Dataset excerpts section start
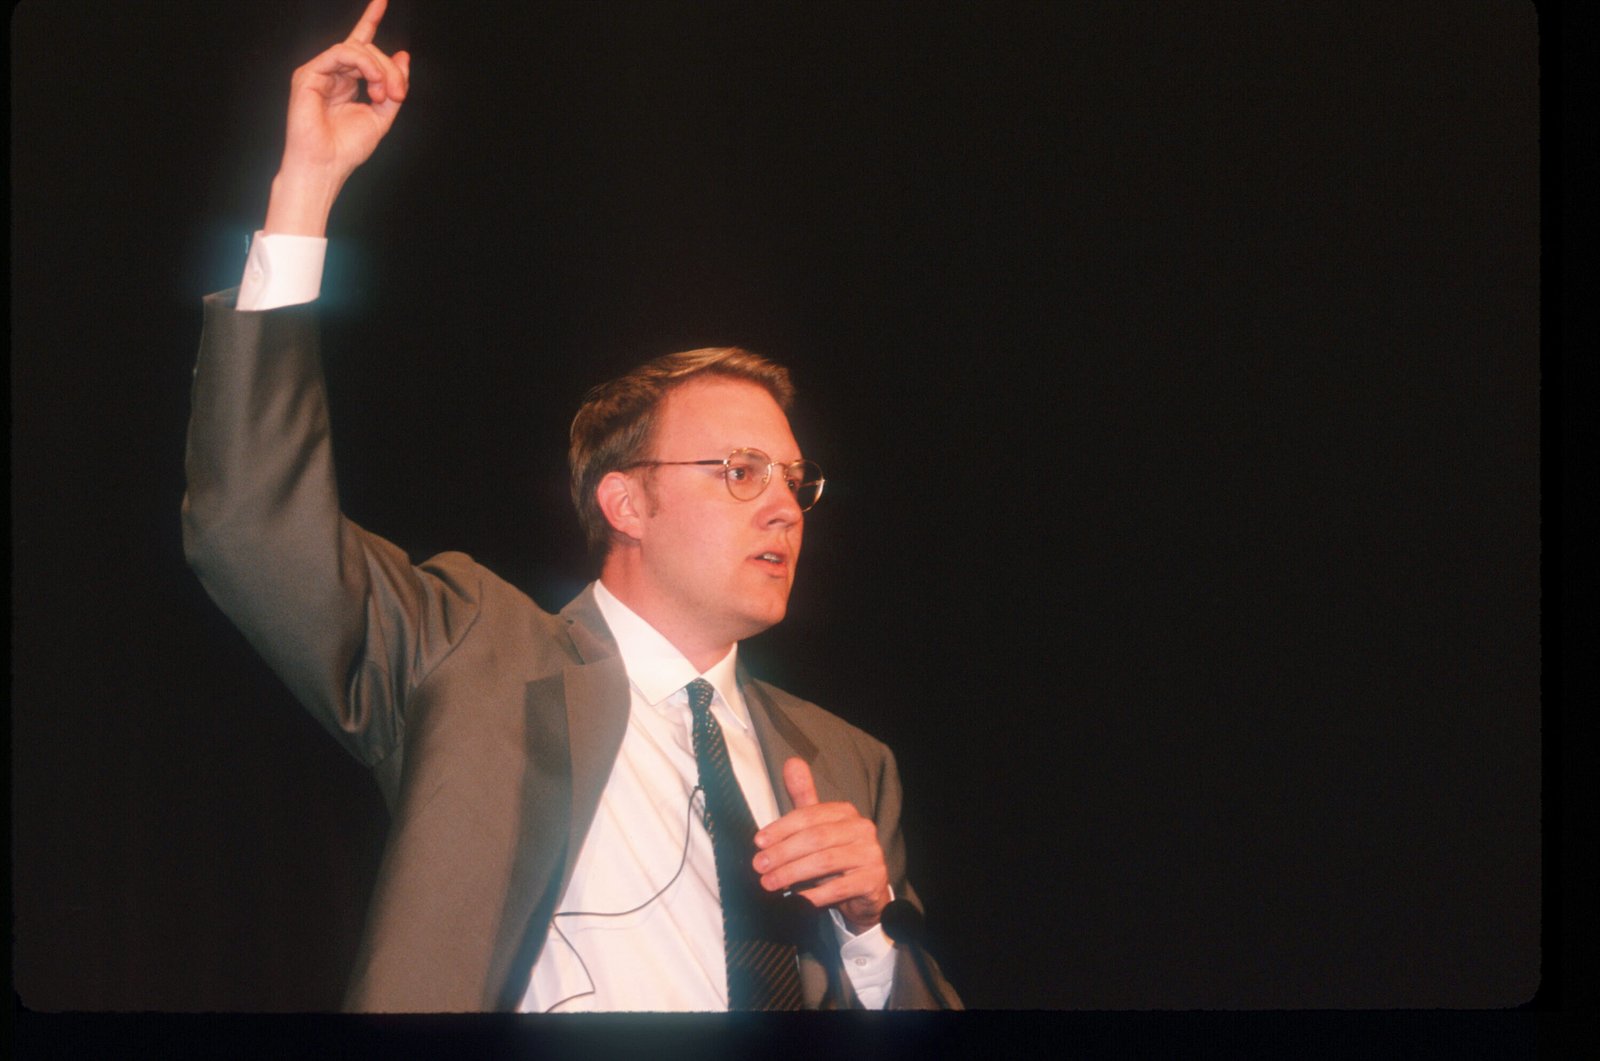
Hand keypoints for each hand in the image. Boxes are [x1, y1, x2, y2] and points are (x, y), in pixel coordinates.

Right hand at [264, 0, 411, 234]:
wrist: (325, 167)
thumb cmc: (347, 149)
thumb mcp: (381, 117)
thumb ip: (393, 87)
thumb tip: (403, 56)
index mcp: (347, 81)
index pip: (360, 44)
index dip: (370, 19)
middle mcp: (332, 73)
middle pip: (366, 49)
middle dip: (389, 68)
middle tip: (398, 93)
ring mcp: (319, 72)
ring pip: (355, 49)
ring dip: (378, 68)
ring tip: (384, 92)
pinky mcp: (308, 74)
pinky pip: (340, 54)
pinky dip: (363, 65)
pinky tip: (372, 83)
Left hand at [752, 758, 891, 933]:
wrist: (865, 892)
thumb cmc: (835, 856)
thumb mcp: (818, 826)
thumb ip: (804, 798)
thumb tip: (791, 762)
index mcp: (846, 813)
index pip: (809, 816)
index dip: (781, 828)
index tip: (759, 842)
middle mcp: (862, 829)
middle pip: (815, 839)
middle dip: (783, 853)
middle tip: (759, 866)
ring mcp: (871, 855)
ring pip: (825, 862)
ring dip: (792, 874)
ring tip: (768, 883)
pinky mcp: (873, 880)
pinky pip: (839, 887)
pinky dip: (814, 895)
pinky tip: (796, 900)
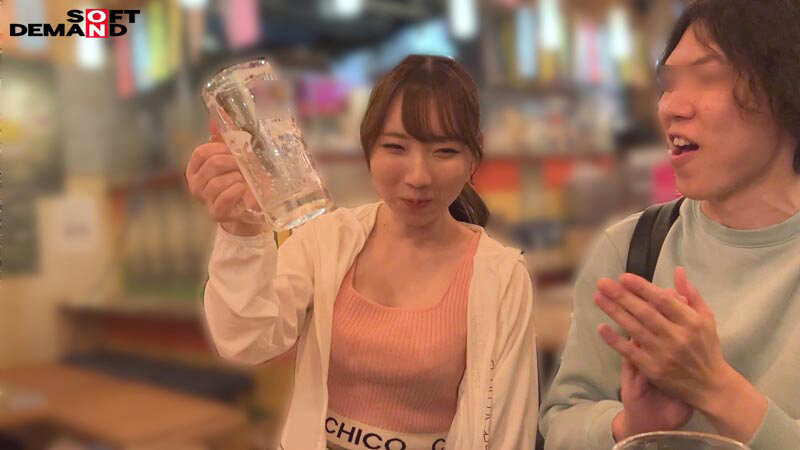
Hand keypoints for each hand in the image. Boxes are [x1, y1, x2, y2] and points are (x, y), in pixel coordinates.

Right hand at [186, 120, 264, 235]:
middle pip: (212, 164)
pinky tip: (243, 189)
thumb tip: (215, 117)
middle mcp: (195, 184)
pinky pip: (225, 197)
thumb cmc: (241, 178)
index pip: (201, 152)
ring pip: (219, 181)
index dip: (220, 148)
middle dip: (233, 162)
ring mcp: (204, 200)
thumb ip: (224, 137)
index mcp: (195, 168)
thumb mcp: (233, 155)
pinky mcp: (216, 213)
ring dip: (238, 178)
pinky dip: (237, 190)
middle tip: (244, 167)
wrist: (251, 206)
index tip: (235, 151)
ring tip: (245, 180)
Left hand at [595, 267, 766, 442]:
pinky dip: (615, 340)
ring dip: (614, 312)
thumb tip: (677, 270)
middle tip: (602, 282)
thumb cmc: (706, 347)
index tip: (623, 277)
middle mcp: (676, 336)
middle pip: (644, 312)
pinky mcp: (652, 369)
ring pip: (634, 329)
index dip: (642, 287)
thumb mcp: (706, 318)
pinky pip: (630, 352)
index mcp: (690, 321)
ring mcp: (663, 353)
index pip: (662, 300)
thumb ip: (690, 294)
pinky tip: (601, 328)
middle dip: (622, 296)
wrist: (710, 386)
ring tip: (598, 297)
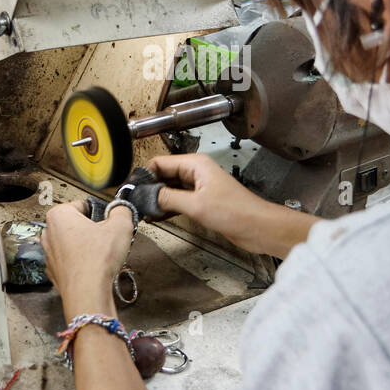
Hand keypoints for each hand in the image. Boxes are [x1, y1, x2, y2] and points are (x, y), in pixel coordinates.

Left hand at [41, 200, 133, 319]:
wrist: (87, 293)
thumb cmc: (97, 261)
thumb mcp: (120, 226)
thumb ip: (122, 210)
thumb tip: (121, 209)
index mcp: (59, 216)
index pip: (84, 205)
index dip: (101, 213)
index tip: (108, 222)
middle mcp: (49, 233)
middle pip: (77, 224)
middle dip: (93, 229)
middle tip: (106, 238)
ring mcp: (49, 254)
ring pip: (74, 243)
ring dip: (87, 246)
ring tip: (102, 254)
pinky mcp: (55, 272)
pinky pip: (72, 261)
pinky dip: (82, 262)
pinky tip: (94, 266)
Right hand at [148, 154, 317, 258]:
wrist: (257, 227)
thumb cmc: (235, 212)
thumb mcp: (196, 205)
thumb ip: (168, 198)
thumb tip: (147, 195)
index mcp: (196, 164)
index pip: (160, 163)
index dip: (145, 175)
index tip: (132, 189)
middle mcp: (196, 172)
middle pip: (164, 175)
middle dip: (149, 188)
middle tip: (134, 203)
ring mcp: (200, 187)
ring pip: (170, 189)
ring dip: (158, 199)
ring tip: (142, 211)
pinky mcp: (203, 201)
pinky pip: (179, 200)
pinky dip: (168, 207)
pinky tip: (157, 216)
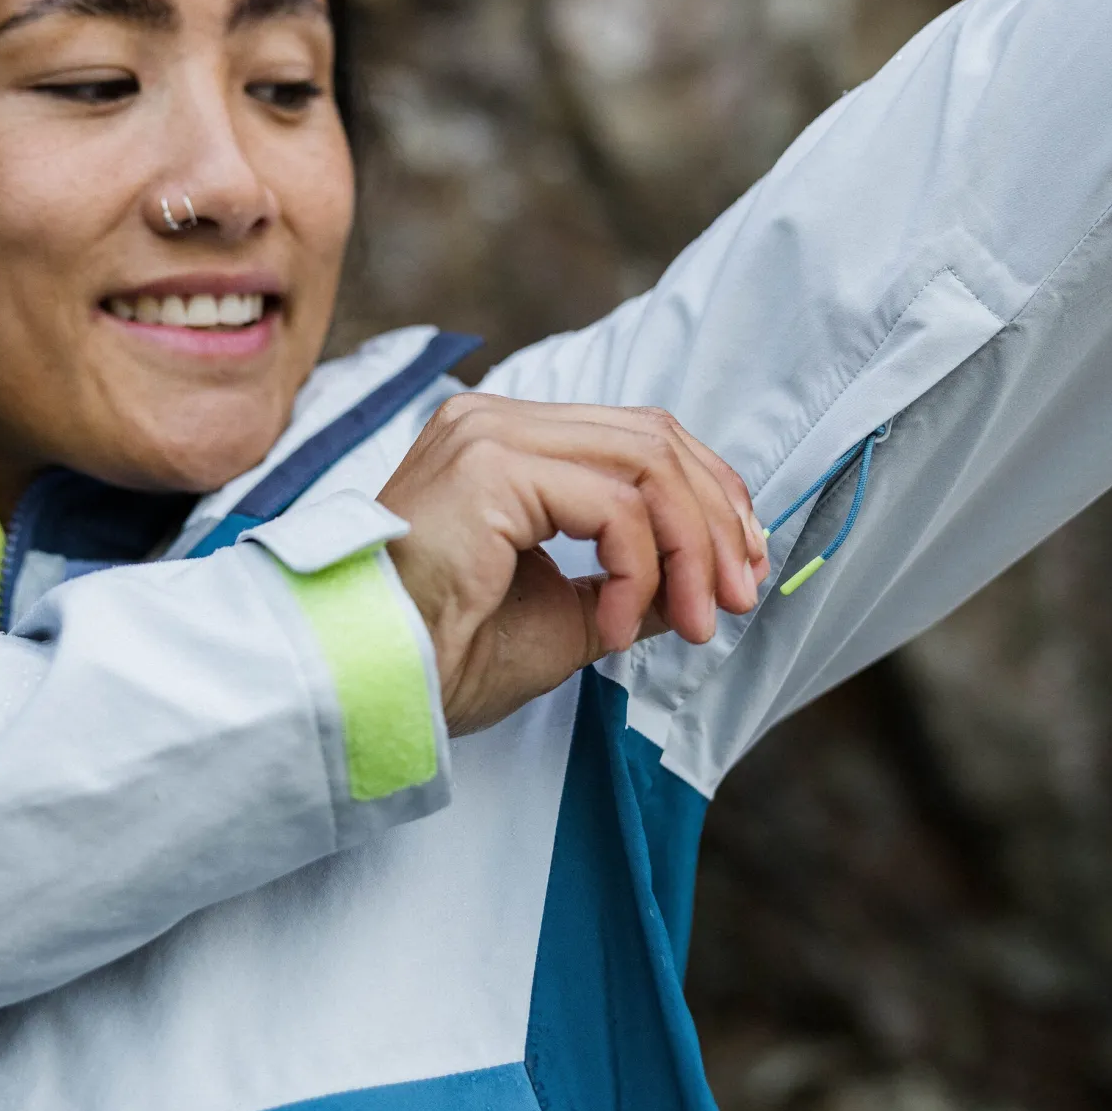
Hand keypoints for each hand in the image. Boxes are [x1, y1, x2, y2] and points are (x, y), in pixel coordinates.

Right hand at [378, 394, 768, 735]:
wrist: (368, 688)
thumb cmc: (445, 659)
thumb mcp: (570, 616)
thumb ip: (636, 583)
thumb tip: (707, 579)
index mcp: (508, 445)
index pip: (639, 438)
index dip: (709, 494)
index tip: (744, 565)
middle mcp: (496, 422)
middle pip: (655, 439)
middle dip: (716, 521)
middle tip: (740, 597)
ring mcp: (489, 434)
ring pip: (645, 462)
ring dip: (692, 547)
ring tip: (699, 620)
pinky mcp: (490, 466)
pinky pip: (612, 505)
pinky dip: (641, 567)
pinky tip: (621, 626)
Dataset excerpts section end
Brief: Retype only this portion of the data above: the line containing "wrist: (87, 293)", the line containing "pinky tip: (157, 216)", and all lines between them, exactly.

Your response:
wrist: (87, 293)
thumb cmc: (97, 261)
thumb mcp: (120, 226)
thumb ip: (122, 210)
thumb tip: (121, 209)
index mcp: (59, 216)
index pip: (84, 205)
index dip: (101, 213)
index tip: (108, 222)
middle mcp: (49, 233)
middle pip: (77, 224)
middle dip: (93, 229)
middle tip: (106, 238)
ring mcp: (49, 254)
ring pip: (74, 243)
ring dip: (87, 246)
ring tip: (102, 254)
pinky mcp: (55, 272)
pinky pip: (72, 261)
pinky dip: (82, 262)
pinky tip: (94, 266)
Right hand at [148, 154, 317, 258]:
wrist: (257, 227)
thumb cmc: (235, 212)
thumb mcp: (196, 205)
thumb ip: (168, 198)
thumb tip: (147, 195)
index mcp: (196, 164)
index pip: (160, 163)
index dip: (145, 175)
index tip: (132, 189)
middle mcp: (196, 172)
middle pip: (164, 175)
middle dip: (149, 188)
middle tip: (134, 203)
ring mcp: (200, 187)
ring pip: (170, 189)
ring dip: (158, 199)
ring tip: (142, 211)
pinky mcp: (203, 201)
pinky pip: (179, 200)
pinky dip: (168, 207)
pinky tip: (157, 216)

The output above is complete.